[Task to complete]: Output each line of the listing exactly, though pictures are not to appear.
######
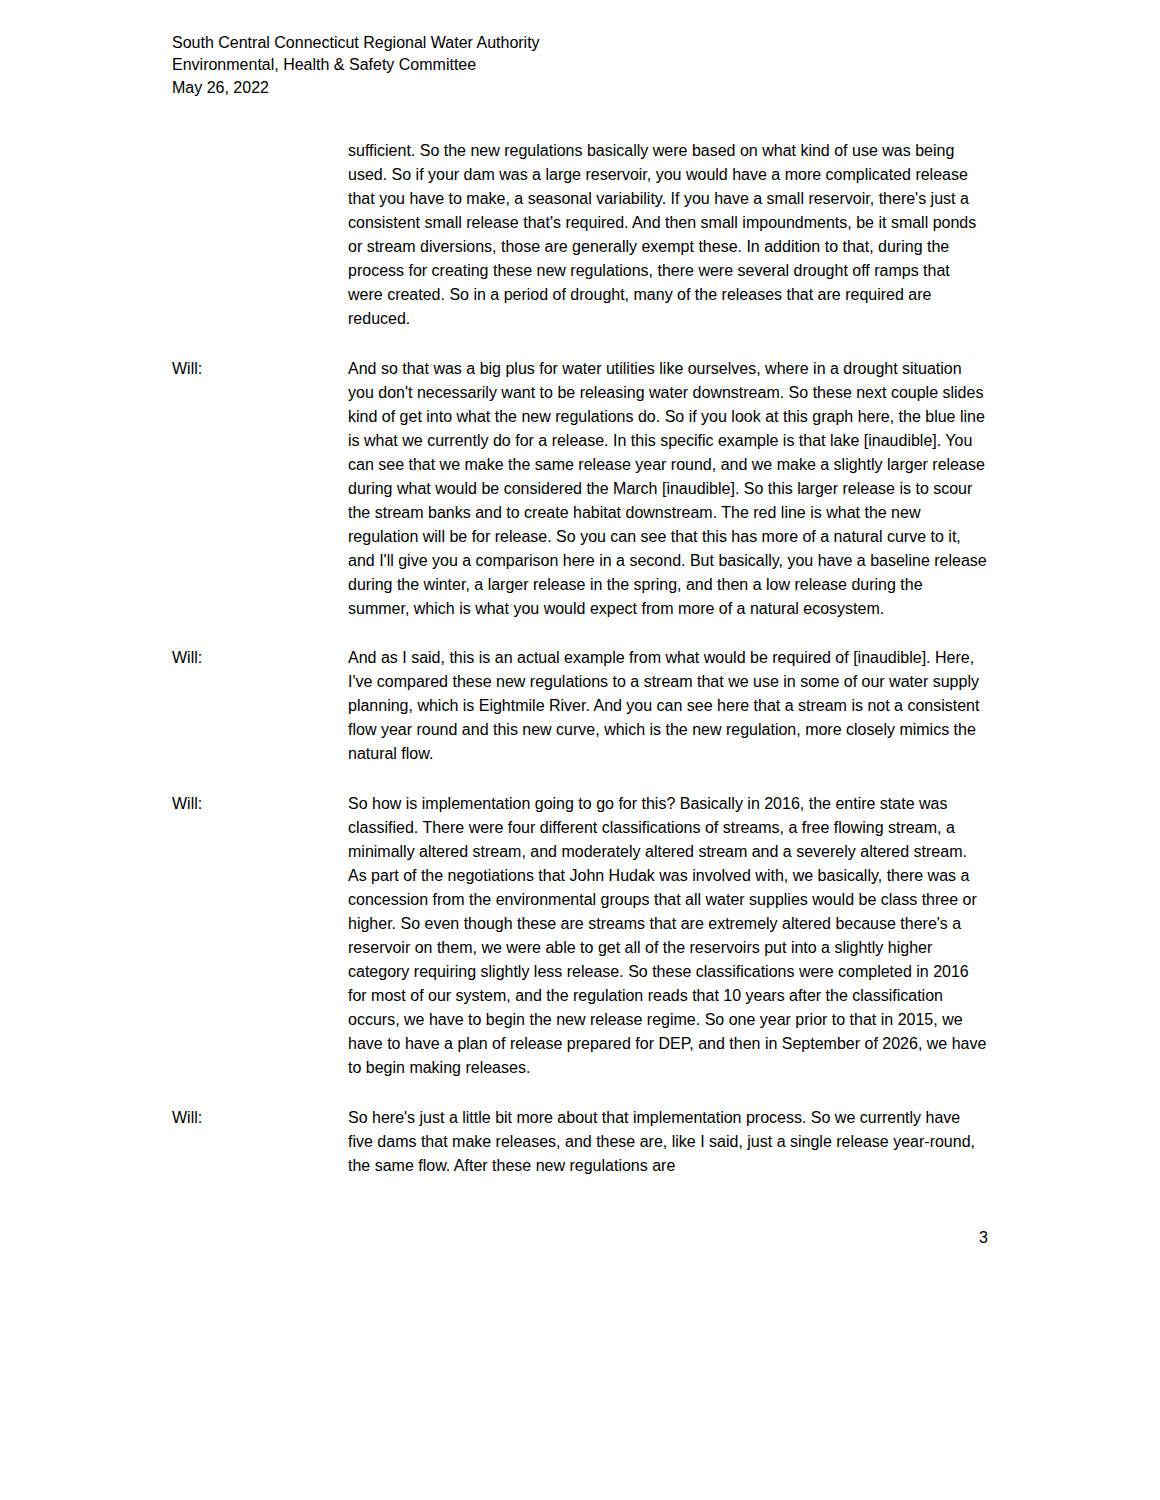South Central Connecticut Regional Water Authority
Environmental, Health & Safety Committee
May 26, 2022
sufficient. So the new regulations basically were based on what kind of use was being used. So if your dam was a large reservoir, you would have a more complicated release that you have to make, a seasonal variability. If you have a small reservoir, there's just a consistent small release that's required. And then small impoundments, be it small ponds or stream diversions, those are generally exempt these. In addition to that, during the process for creating these new regulations, there were several drought off ramps that were created. So in a period of drought, many of the releases that are required are reduced.
Will:
And so that was a big plus for water utilities like ourselves, where in a drought situation you don't necessarily want to be releasing water downstream. So these next couple slides kind of get into what the new regulations do. So if you look at this graph here, the blue line is what we currently do for a release. In this specific example is that lake [inaudible]. You can see that we make the same release year round, and we make a slightly larger release during what would be considered the March [inaudible]. So this larger release is to scour the stream banks and to create habitat downstream. The red line is what the new regulation will be for release. So you can see that this has more of a natural curve to it, and I'll give you a comparison here in a second. But basically, you have a baseline release during the winter, a larger release in the spring, and then a low release during the summer, which is what you would expect from more of a natural ecosystem.
Will:
And as I said, this is an actual example from what would be required of [inaudible]. Here, I've compared these new regulations to a stream that we use in some of our water supply planning, which is Eightmile River. And you can see here that a stream is not a consistent flow year round and this new curve, which is the new regulation, more closely mimics the natural flow.
Will:
So how is implementation going to go for this? Basically in 2016, the entire state was classified. There were four different classifications of streams, a free flowing stream, a minimally altered stream, and moderately altered stream and a severely altered stream. As part of the negotiations that John Hudak was involved with, we basically, there was a concession from the environmental groups that all water supplies would be class three or higher. So even though these are streams that are extremely altered because there's a reservoir on them, we were able to get all of the reservoirs put into a slightly higher category requiring slightly less release. So these classifications were completed in 2016 for most of our system, and the regulation reads that 10 years after the classification occurs, we have to begin the new release regime. So one year prior to that in 2015, we have to have a plan of release prepared for DEP, and then in September of 2026, we have to begin making releases.
Will:
So here's just a little bit more about that implementation process. So we currently have five dams that make releases, and these are, like I said, just a single release year-round, the same flow. After these new regulations are
3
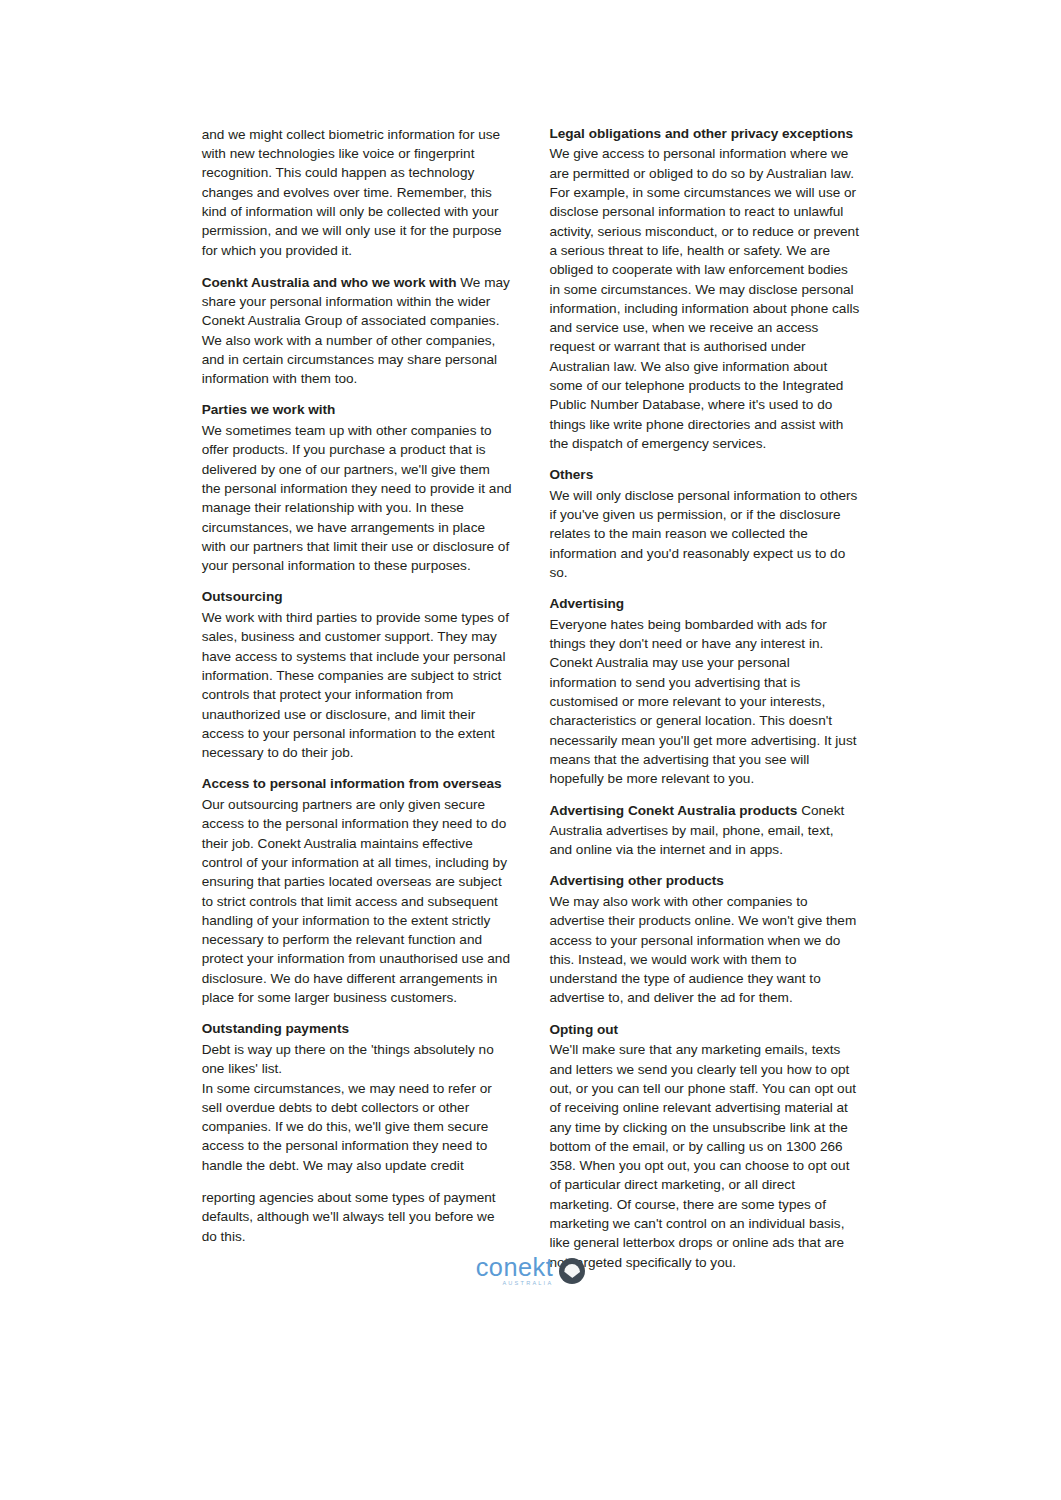and we might collect biometric information for use with new technologies like voice or fingerprint recognition. This could happen as technology changes and evolves over time. Remember, this kind of information will only be collected with your permission, and we will only use it for the purpose for which you provided it.
Coenkt Australia and who we work with We may share your personal information within the wider Conekt Australia Group of associated companies. We also work with a number of other companies, and in certain circumstances may share personal information with them too.
Parties we work with
We sometimes team up with other companies to offer products. If you purchase a product that is delivered by one of our partners, we'll give them the personal information they need to provide it and manage their relationship with you. In these circumstances, we have arrangements in place with our partners that limit their use or disclosure of your personal information to these purposes.
Outsourcing
We work with third parties to provide some types of sales, business and customer support. They may have access to systems that include your personal information. These companies are subject to strict controls that protect your information from unauthorized use or disclosure, and limit their access to your personal information to the extent necessary to do their job.
Access to personal information from overseas
Our outsourcing partners are only given secure access to the personal information they need to do their job. Conekt Australia maintains effective control of your information at all times, including by ensuring that parties located overseas are subject to strict controls that limit access and subsequent handling of your information to the extent strictly necessary to perform the relevant function and protect your information from unauthorised use and disclosure. We do have different arrangements in place for some larger business customers.
Outstanding payments
Debt is way up there on the 'things absolutely no one likes' list.
In some circumstances, we may need to refer or sell overdue debts to debt collectors or other companies. If we do this, we'll give them secure access to the personal information they need to handle the debt. We may also update credit
reporting agencies about some types of payment defaults, although we'll always tell you before we do this.
Legal obligations and other privacy exceptions
We give access to personal information where we are permitted or obliged to do so by Australian law. For example, in some circumstances we will use or disclose personal information to react to unlawful activity, serious misconduct, or to reduce or prevent a serious threat to life, health or safety. We are obliged to cooperate with law enforcement bodies in some circumstances. We may disclose personal information, including information about phone calls and service use, when we receive an access request or warrant that is authorised under Australian law. We also give information about some of our telephone products to the Integrated Public Number Database, where it's used to do things like write phone directories and assist with the dispatch of emergency services.
Others
We will only disclose personal information to others if you've given us permission, or if the disclosure relates to the main reason we collected the information and you'd reasonably expect us to do so.
Advertising
Everyone hates being bombarded with ads for things they don't need or have any interest in. Conekt Australia may use your personal information to send you advertising that is customised or more relevant to your interests, characteristics or general location. This doesn't necessarily mean you'll get more advertising. It just means that the advertising that you see will hopefully be more relevant to you.
Advertising Conekt Australia products Conekt Australia advertises by mail, phone, email, text, and online via the internet and in apps.
Advertising other products
We may also work with other companies to advertise their products online. We won't give them access to your personal information when we do this. Instead, we would work with them to understand the type of audience they want to advertise to, and deliver the ad for them.
Opting out
We'll make sure that any marketing emails, texts and letters we send you clearly tell you how to opt out, or you can tell our phone staff. You can opt out of receiving online relevant advertising material at any time by clicking on the unsubscribe link at the bottom of the email, or by calling us on 1300 266 358. When you opt out, you can choose to opt out of particular direct marketing, or all direct marketing. Of course, there are some types of marketing we can't control on an individual basis, like general letterbox drops or online ads that are not targeted specifically to you.
conektAUSTRALIA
######
[The completed task]:
South Central Connecticut Regional Water Authority
Environmental, Health & Safety Committee
May 26, 2022
sufficient. So the new regulations basically were based on what kind of use was being used. So if your dam was a large reservoir, you would have a more complicated release that you have to make, a seasonal variability. If you have a small reservoir, there's just a consistent small release that's required. And then small impoundments, be it small ponds or stream diversions, those are generally exempt these. In addition to that, during the process for creating these new regulations, there were several drought off ramps that were created. So in a period of drought, many of the releases that are required are reduced.
Will:
And so that was a big plus for water utilities like ourselves, where in a drought situation you don't necessarily want to be releasing water downstream. So these next couple slides kind of get into what the new regulations do. So if you look at this graph here, the blue line is what we currently do for a release. In this specific example is that lake [inaudible]. You can see that we make the same release year round, and we make a slightly larger release during what would be considered the March [inaudible]. So this larger release is to scour the stream banks and to create habitat downstream. The red line is what the new regulation will be for release. So you can see that this has more of a natural curve to it, and I'll give you a comparison here in a second. But basically, you have a baseline release during the winter, a larger release in the spring, and then a low release during the summer, which is what you would expect from more of a natural ecosystem.
Will:
And as I said, this is an actual example from what would be required of [inaudible]. Here, I've compared these new regulations to a stream that we use in some of our water supply planning, which is Eightmile River. And you can see here that a stream is not a consistent flow year round and this new curve, which is the new regulation, more closely mimics the natural flow.
Will:
So how is implementation going to go for this? Basically in 2016, the entire state was classified. There were four different classifications of streams, a free flowing stream, a minimally altered stream, and moderately altered stream and a severely altered stream. As part of the negotiations that John Hudak was involved with, we basically, there was a concession from the environmental groups that all water supplies would be class three or higher. So even though these are streams that are extremely altered because there's a reservoir on them, we were able to get all of the reservoirs put into a slightly higher category requiring slightly less release. So these classifications were completed in 2016 for most of our system, and the regulation reads that 10 years after the classification occurs, we have to begin the new release regime. So one year prior to that in 2015, we have to have a plan of release prepared for DEP, and then in September of 2026, we have to begin making releases.
Will:
So here's just a little bit more about that implementation process. So we currently have five dams that make releases, and these are, like I said, just a single release year-round, the same flow. After these new regulations are
3
and we might collect biometric information for use with new technologies like voice or fingerprint recognition. This could happen as technology changes and evolves over time. Remember, this kind of information will only be collected with your permission, and we will only use it for the purpose for which you provided it.
Coenkt Australia and who we work with We may share your personal information within the wider Conekt Australia Group of associated companies. We also work with a number of other companies, and in certain circumstances may share personal information with them too.
Parties we work with
We sometimes team up with other companies to offer products. If you purchase a product that is delivered by one of our partners, we'll give them the personal information they need to provide it and manage their relationship with you. In these circumstances, we have arrangements in place with our partners that limit their use or disclosure of your personal information to these purposes.
Outsourcing
We work with third parties to provide some types of sales, business and customer support. They may have access to systems that include your personal information. These companies are subject to strict controls that protect your information from unauthorized use or disclosure, and limit their access to your personal information to the extent necessary to do their job.
Access to personal information from overseas
Our outsourcing partners are only given secure access to the personal information they need to do their job. Conekt Australia maintains effective control of your information at all times, including by ensuring that parties located overseas are subject to strict controls that limit access and subsequent handling of your information to the extent strictly necessary to perform the relevant function and protect your information from unauthorised use and disclosure. We do have different arrangements in place for some larger business customers.
Outstanding payments
Debt is way up there on the 'things absolutely no one likes' list.
In some circumstances, we may need to refer or sell overdue debts to debt collectors or other companies. If we do this, we'll give them secure access to the personal information they need to handle the debt. We may also update credit
reporting agencies about some types of payment defaults, although we'll always tell you before we do this.
Legal obligations and other privacy exceptions
We give access to personal information where we are permitted or obliged to do so by Australian law. For example, in some circumstances we will use or disclose personal information to react to unlawful activity, serious misconduct, or to reduce or prevent a serious threat to life, health or safety. We are obliged to cooperate with law enforcement bodies in some circumstances. We may disclose personal information, including information about phone calls and service use, when we receive an access request or warrant that is authorised under Australian law. We also give information about some of our telephone products to the Integrated Public Number Database, where it's used to do things like write phone directories and assist with the dispatch of emergency services.
Others
We will only disclose personal information to others if you've given us permission, or if the disclosure relates to the main reason we collected the information and you'd reasonably expect us to do so.
Advertising
Everyone hates being bombarded with ads for things they don't need or have any interest in. Conekt Australia may use your personal information to send you advertising that is customised or more relevant to your interests, characteristics or general location. This doesn't necessarily mean you'll get more advertising. It just means that the advertising that you see will hopefully be more relevant to you.
Advertising Conekt Australia products Conekt Australia advertises by mail, phone, email, text, and online via the internet and in apps.
Advertising other products
We may also work with other companies to advertise their products online. We won't give them access to your personal information when we do this. Instead, we would work with them to understand the type of audience they want to advertise to, and deliver the ad for them.
Opting out
We'll make sure that any marketing emails, texts and letters we send you clearly tell you how to opt out, or you can tell our phone staff. You can opt out of receiving online relevant advertising material at any time by clicking on the unsubscribe link at the bottom of the email, or by calling us on 1300 266 358. When you opt out, you can choose to opt out of particular direct marketing, or all direct marketing. Of course, there are some types of marketing we can't control on an individual basis, like general letterbox drops or online ads that are not targeted specifically to you.
conektAUSTRALIA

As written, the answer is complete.